==== SELECTED EXTRACT

In advanced stages of impingement syndrome, tendons are sometimes already torn: they can be sutured and reconstructed during arthroscopy. The skin incisions are then sutured closed with a few stitches and leave far more discreet scars than open surgery.
Impingement syndrome cannot necessarily be “trained away.” However, depending on the severity and type of impingement, it is possible to prevent further damage to the joint and reduce pain. Have a physical therapist show you exercises to strengthen the muscles. Strengthening those muscles that are needed to rotate the joint outward (external rotators) should definitely be targeted for hip impingement.
The external rotators help to effectively increase the joint space. Stretching of the relevant muscles is also important. In addition, muscle-building exercises should definitely be performed after surgery has been performed to counteract muscle atrophy.
What are the symptoms of impingement syndrome?
Symptoms in the shoulder joint
When impingement syndrome occurs at the shoulder joint, patients report an acute onset of pain in the early stages that is discrete at rest and intensifies with exertion (especially overhead activities). Patients often specify a triggering situation (exertion, exposure to cold, injury). The pain is described as deep in the joint and often intensifies at night, making lying on the affected side almost impossible.
Symptoms in the hip joint
Impingement syndrome often shows a very insidious onset of symptoms at the hip joint. Initially, pain of the hip joint occurs only sporadically and is often described by the patient as groin pain. However, the pain intensifies during physical activity and then often radiates into the thigh. In most cases, they intensify when the leg, which is bent at 90 degrees, is turned inward (internal rotation with 90 degrees of flexion).
Causes and risk factors
Impingement syndrome has several causes. These are divided into bony structural changes as well as damage to the soft tissues (muscles, tendons, bursa). The risk of impingement syndrome increases with age, although hip impingement syndrome sometimes also occurs in young athletes due to increased stress on the mobile joints.

========
==== DATA FOR ANALYSIS

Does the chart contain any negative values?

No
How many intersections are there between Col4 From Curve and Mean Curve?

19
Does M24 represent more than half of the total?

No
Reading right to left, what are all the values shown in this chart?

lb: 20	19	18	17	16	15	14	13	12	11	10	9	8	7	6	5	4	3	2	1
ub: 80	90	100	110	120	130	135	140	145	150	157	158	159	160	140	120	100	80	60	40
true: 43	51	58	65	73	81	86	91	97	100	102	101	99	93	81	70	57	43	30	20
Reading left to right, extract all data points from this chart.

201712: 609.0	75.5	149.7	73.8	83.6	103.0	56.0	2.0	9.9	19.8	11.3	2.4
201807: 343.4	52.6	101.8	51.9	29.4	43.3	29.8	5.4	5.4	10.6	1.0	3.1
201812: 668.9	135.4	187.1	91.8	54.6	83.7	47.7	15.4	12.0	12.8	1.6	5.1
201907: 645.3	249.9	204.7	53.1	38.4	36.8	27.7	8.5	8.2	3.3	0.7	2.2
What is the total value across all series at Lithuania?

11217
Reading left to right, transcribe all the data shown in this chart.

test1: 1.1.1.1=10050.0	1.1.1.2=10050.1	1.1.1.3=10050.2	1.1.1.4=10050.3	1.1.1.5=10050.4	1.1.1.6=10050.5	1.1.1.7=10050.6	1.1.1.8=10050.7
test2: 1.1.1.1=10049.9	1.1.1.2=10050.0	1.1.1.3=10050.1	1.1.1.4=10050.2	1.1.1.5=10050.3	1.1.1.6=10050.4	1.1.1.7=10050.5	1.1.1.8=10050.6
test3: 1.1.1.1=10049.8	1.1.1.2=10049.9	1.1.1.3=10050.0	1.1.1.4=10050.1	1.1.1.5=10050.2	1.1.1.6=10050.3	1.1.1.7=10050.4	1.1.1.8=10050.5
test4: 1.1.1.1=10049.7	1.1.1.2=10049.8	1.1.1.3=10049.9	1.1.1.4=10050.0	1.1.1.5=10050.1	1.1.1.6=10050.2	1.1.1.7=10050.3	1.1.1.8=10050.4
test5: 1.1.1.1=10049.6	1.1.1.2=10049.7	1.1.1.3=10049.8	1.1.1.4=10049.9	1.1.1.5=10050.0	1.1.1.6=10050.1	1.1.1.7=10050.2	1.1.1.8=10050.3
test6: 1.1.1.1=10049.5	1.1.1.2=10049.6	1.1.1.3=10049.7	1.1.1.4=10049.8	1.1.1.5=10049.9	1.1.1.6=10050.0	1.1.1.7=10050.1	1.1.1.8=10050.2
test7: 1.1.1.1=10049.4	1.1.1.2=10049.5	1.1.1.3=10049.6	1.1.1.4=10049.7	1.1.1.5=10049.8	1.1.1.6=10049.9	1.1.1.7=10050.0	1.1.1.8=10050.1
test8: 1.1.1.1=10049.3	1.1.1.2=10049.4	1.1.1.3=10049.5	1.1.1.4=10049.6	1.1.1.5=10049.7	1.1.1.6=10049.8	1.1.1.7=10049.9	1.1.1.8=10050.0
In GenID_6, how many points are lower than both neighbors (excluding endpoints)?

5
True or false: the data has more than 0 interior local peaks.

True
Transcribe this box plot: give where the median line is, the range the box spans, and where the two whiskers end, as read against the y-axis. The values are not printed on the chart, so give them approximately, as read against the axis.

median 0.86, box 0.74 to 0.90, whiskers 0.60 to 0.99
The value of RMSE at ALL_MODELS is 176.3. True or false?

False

========

» **ACTION ITEM A**:
Answer these questions from the text on impingement syndrome, one line each:
(i) Which muscles should be targeted for hip impingement?
(ii) Which kind of activity especially intensifies pain in the shoulder joint?
(iii) How do patients often describe the early pain of the hip joint?
» **ACTION ITEM B**: Output the part of the text on impingement syndrome between "Symptoms in the shoulder" and "degrees of flexion).", inclusive.
» **ACTION ITEM C**: Write the next part of the text on impingement syndrome, starting after its last sentence.

» **RESULT A**:
(i) The external rotators, the muscles needed to rotate the joint outward.
(ii) Overhead activities.
(iii) As groin pain.

» **RESULT B**:
Symptoms in the shoulder joint
When impingement syndrome occurs at the shoulder joint, patients report an acute onset of pain in the early stages that is discrete at rest and intensifies with exertion (especially overhead activities). Patients often specify a triggering situation (exertion, exposure to cold, injury). The pain is described as deep in the joint and often intensifies at night, making lying on the affected side almost impossible.
Symptoms in the hip joint
Impingement syndrome often shows a very insidious onset of symptoms at the hip joint. Initially, pain of the hip joint occurs only sporadically and is often described by the patient as groin pain. However, the pain intensifies during physical activity and then often radiates into the thigh. In most cases, they intensify when the leg, which is bent at 90 degrees, is turned inward (internal rotation with 90 degrees of flexion).

» **RESULT C**:
Impingement syndrome of the shoulder: Causes
In impingement syndrome of the shoulder, the narrowing of the joint space results either from bony changes in the acromion or from damage to the surrounding soft tissues.
So-called outlet impingement shoulder syndrome results from narrowing of the subacromial space due to bony changes in the shoulder such as joint wear (osteoarthritis).
Non-outlet impingement shoulder syndrome, on the other hand, is caused by damage to the surrounding soft tissues. Inflammation of the bursa (bursitis subacromialis) often causes swelling and thus narrows the joint space.
Impingement syndrome of the hip: Causes.
In most cases, impingement syndrome of the hip results from a deformity of the acetabulum. The acetabulum is part of the pelvic bone and presents as a cup-shaped socket that, together with the femoral head, forms the hip joint.
When bone spurs form at the edge of the acetabular roof or the femoral head (bite deformity), a painful restriction of movement often results, especially when turning inward (internal rotation) and when bending (flexion) the hip joint. The bony changes occur, for example, as a result of increased physical exertion, which is why young athletes more often suffer from hip impingement syndrome.
Course of the disease and prognosis
Impingement syndrome leads more frequently to inflammation and signs of wear if the tightness is severe. Furthermore, with continued compression of nerves and tendons, the risk of tears and tissue death (necrosis) increases.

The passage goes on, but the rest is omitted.